▸ Exercise objective: Put these lines into a numbered list, leaving out any blank lines.

▸ Data records:
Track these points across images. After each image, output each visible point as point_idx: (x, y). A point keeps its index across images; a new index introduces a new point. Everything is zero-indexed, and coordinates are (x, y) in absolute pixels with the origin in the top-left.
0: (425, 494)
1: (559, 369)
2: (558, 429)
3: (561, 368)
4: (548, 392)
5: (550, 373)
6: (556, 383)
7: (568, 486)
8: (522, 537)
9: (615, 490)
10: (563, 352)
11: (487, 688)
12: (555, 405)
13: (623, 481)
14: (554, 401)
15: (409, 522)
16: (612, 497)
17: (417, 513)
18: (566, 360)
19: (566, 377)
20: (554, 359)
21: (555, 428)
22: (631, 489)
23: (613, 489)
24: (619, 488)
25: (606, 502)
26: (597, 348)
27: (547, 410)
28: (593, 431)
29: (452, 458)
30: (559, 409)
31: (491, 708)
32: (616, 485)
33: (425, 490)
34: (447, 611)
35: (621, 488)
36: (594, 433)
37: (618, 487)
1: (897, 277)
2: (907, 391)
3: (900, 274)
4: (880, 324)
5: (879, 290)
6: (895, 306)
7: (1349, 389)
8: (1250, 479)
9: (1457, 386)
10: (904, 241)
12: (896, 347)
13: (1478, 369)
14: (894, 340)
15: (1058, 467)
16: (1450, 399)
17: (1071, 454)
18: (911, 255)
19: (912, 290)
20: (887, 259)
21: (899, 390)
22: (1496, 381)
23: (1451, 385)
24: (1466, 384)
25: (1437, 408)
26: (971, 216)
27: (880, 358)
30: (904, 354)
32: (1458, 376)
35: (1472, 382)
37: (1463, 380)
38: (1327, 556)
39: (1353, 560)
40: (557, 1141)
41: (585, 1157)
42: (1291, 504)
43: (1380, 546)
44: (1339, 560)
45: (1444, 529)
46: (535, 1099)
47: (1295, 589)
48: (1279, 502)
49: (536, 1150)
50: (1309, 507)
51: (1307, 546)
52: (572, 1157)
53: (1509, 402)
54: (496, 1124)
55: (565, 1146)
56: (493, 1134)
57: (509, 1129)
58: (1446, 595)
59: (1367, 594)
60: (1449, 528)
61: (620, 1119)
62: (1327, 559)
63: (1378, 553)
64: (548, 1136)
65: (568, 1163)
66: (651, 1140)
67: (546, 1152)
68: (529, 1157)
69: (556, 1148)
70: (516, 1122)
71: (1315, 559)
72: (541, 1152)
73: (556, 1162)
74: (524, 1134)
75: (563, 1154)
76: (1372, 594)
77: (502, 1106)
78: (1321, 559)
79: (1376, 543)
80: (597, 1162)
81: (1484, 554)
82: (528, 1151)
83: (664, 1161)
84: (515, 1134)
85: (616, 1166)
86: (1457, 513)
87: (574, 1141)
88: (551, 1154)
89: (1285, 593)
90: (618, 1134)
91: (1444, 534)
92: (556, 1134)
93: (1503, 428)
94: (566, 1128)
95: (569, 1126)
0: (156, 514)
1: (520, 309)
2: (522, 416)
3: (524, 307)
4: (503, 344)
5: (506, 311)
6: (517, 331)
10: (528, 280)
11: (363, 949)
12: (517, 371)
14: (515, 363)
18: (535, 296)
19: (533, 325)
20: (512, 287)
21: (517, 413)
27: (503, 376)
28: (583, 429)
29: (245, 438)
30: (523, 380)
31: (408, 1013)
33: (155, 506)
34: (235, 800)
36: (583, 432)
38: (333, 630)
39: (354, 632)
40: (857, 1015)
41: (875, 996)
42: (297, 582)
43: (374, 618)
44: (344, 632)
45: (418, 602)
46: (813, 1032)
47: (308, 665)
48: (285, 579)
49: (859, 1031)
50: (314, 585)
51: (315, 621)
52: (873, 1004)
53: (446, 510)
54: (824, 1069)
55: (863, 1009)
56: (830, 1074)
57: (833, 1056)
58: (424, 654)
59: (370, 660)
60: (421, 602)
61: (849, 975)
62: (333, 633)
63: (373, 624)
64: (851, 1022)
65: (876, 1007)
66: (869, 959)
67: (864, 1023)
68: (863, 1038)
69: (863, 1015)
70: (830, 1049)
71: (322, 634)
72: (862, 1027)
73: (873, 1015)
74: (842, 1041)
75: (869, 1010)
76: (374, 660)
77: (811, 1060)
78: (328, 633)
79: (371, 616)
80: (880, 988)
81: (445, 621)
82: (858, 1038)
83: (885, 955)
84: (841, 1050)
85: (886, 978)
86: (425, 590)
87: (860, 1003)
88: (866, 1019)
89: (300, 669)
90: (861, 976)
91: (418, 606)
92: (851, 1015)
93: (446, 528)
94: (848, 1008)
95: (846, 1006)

▸ Result of this exercise:
1. Track these points across images. After each image, output each visible point as point_idx: (x, y). A point keeps its index across images; a new index introduces a new point. Everything is zero-indexed, and coordinates are (x, y) in absolute pixels with the origin in the top-left.
2. 0: (425, 494)
3. 1: (559, 369)
4. 2: (558, 429)
5. 3: (561, 368)
6. 4: (548, 392)
7. 5: (550, 373)
8. 6: (556, 383)
9. 7: (568, 486)
10. 8: (522, 537)
11. 9: (615, 490)
12. 10: (563, 352)
13. 11: (487, 688)
14. 12: (555, 405)
15. 13: (623, 481)
16. 14: (554, 401)
17. 15: (409, 522)
18. 16: (612, 497)
19. 17: (417, 513)
20. 18: (566, 360)
21. 19: (566, 377)
22. 20: (554, 359)
23. 21: (555, 428)
24. 22: (631, 489)
25. 23: (613, 489)
26. 24: (619, 488)
27. 25: (606, 502)
28. 26: (597, 348)
29. 27: (547, 410)
30. 28: (593, 431)
31. 29: (452, 458)
32. 30: (559, 409)
33. 31: (491, 708)
34. 32: (616, 485)
35. 33: (425, 490)
36. 34: (447, 611)
37. 35: (621, 488)
38. 36: (594, 433)
39. 37: (618, 487)
40. 1: (897, 277)
41. 2: (907, 391)
42. 3: (900, 274)
43. 4: (880, 324)
44. 5: (879, 290)
45. 6: (895, 306)
46. 7: (1349, 389)
47. 8: (1250, 479)
48. 9: (1457, 386)
49. 10: (904, 241)
50. 12: (896, 347)
51. 13: (1478, 369)
52. 14: (894, 340)
53. 15: (1058, 467)
54. 16: (1450, 399)
55. 17: (1071, 454)
56. 18: (911, 255)
57. 19: (912, 290)
58. 20: (887, 259)
59. 21: (899, 390)
60. 22: (1496, 381)
61. 23: (1451, 385)
62. 24: (1466, 384)
63. 25: (1437, 408)
64. 26: (971, 216)
65. 27: (880, 358)
66. 30: (904, 354)
67. 32: (1458, 376)
68. 35: (1472, 382)
69. 37: (1463, 380)
70. 38: (1327, 556)
71. 39: (1353, 560)
72. 40: (557, 1141)
73. 41: (585, 1157)
74. 42: (1291, 504)
75. 43: (1380, 546)
76. 44: (1339, 560)
77. 45: (1444, 529)
78. 46: (535, 1099)
79. 47: (1295, 589)
80. 48: (1279, 502)
81. 49: (536, 1150)
82. 50: (1309, 507)
83. 51: (1307, 546)
84. 52: (572, 1157)
85. 53: (1509, 402)
86. 54: (496, 1124)
87. 55: (565, 1146)
88. 56: (493, 1134)
89. 57: (509, 1129)
90. 58: (1446, 595)
91. 59: (1367, 594)
92. 60: (1449, 528)
93. 61: (620, 1119)
94. 62: (1327, 559)
95. 63: (1378, 553)
96. 64: (548, 1136)
97. 65: (568, 1163)
98. 66: (651, 1140)
99. 67: (546, 1152)
100. 68: (529, 1157)
101. 69: (556, 1148)
102. 70: (516, 1122)
103. 71: (1315, 559)
104. 72: (541, 1152)
105. 73: (556, 1162)
106. 74: (524, 1134)
107. 75: (563, 1154)
108. 76: (1372, 594)
109. 77: (502, 1106)
110. 78: (1321, 559)
111. 79: (1376, 543)
112. 80: (597, 1162)
113. 81: (1484, 554)
114. 82: (528, 1151)
115. 83: (664, 1161)
116. 84: (515, 1134)
117. 85: (616, 1166)
118. 86: (1457, 513)
119. 87: (574, 1141)
120. 88: (551, 1154)
121. 89: (1285, 593)
122. 90: (618, 1134)
123. 91: (1444, 534)
124. 92: (556, 1134)
125. 93: (1503, 428)
126. 94: (566, 1128)
127. 95: (569, 1126)
128. 0: (156, 514)
129. 1: (520, 309)
130. 2: (522, 416)
131. 3: (524, 307)
132. 4: (503, 344)
133. 5: (506, 311)
134. 6: (517, 331)
135. 10: (528, 280)
136. 11: (363, 949)
137. 12: (517, 371)
138. 14: (515, 363)
139. 18: (535, 296)
140. 19: (533, 325)
141. 20: (512, 287)
142. 21: (517, 413)
143. 27: (503, 376)
144. 28: (583, 429)
145. 29: (245, 438)
146. 30: (523, 380)
147. 31: (408, 1013)
148. 33: (155, 506)
149. 34: (235, 800)
150. 36: (583, 432)
151. 38: (333, 630)
152. 39: (354, 632)
153. 40: (857, 1015)
154. 41: (875, 996)
155. 42: (297, 582)
156. 43: (374, 618)
157. 44: (344, 632)
158. 45: (418, 602)
159. 46: (813, 1032)
160. 47: (308, 665)
161. 48: (285, 579)
162. 49: (859, 1031)
163. 50: (314, 585)
164. 51: (315, 621)
165. 52: (873, 1004)
166. 53: (446, 510)
167. 54: (824, 1069)
168. 55: (863, 1009)
169. 56: (830, 1074)
170. 57: (833, 1056)
171. 58: (424, 654)
172. 59: (370, 660)
173. 60: (421, 602)
174. 61: (849, 975)
175. 62: (333, 633)
176. 63: (373, 624)
177. 64: (851, 1022)
178. 65: (876, 1007)
179. 66: (869, 959)
180. 67: (864, 1023)
181. 68: (863, 1038)
182. 69: (863, 1015)
183. 70: (830, 1049)
184. 71: (322, 634)
185. 72: (862, 1027)
186. 73: (873, 1015)
187. 74: (842, 1041)
188. 75: (869, 1010)
189. 76: (374, 660)
190. 77: (811, 1060)
191. 78: (328, 633)
192. 79: (371, 616)
193. 80: (880, 988)
194. 81: (445, 621)
195. 82: (858, 1038)
196. 83: (885, 955)
197. 84: (841, 1050)
198. 85: (886, 978)
199. 86: (425, 590)
200. 87: (860, 1003)
201. 88: (866, 1019)
202. 89: (300, 669)
203. 90: (861, 976)
204. 91: (418, 606)
205. 92: (851, 1015)
206. 93: (446, 528)
207. 94: (848, 1008)
208. 95: (846, 1006)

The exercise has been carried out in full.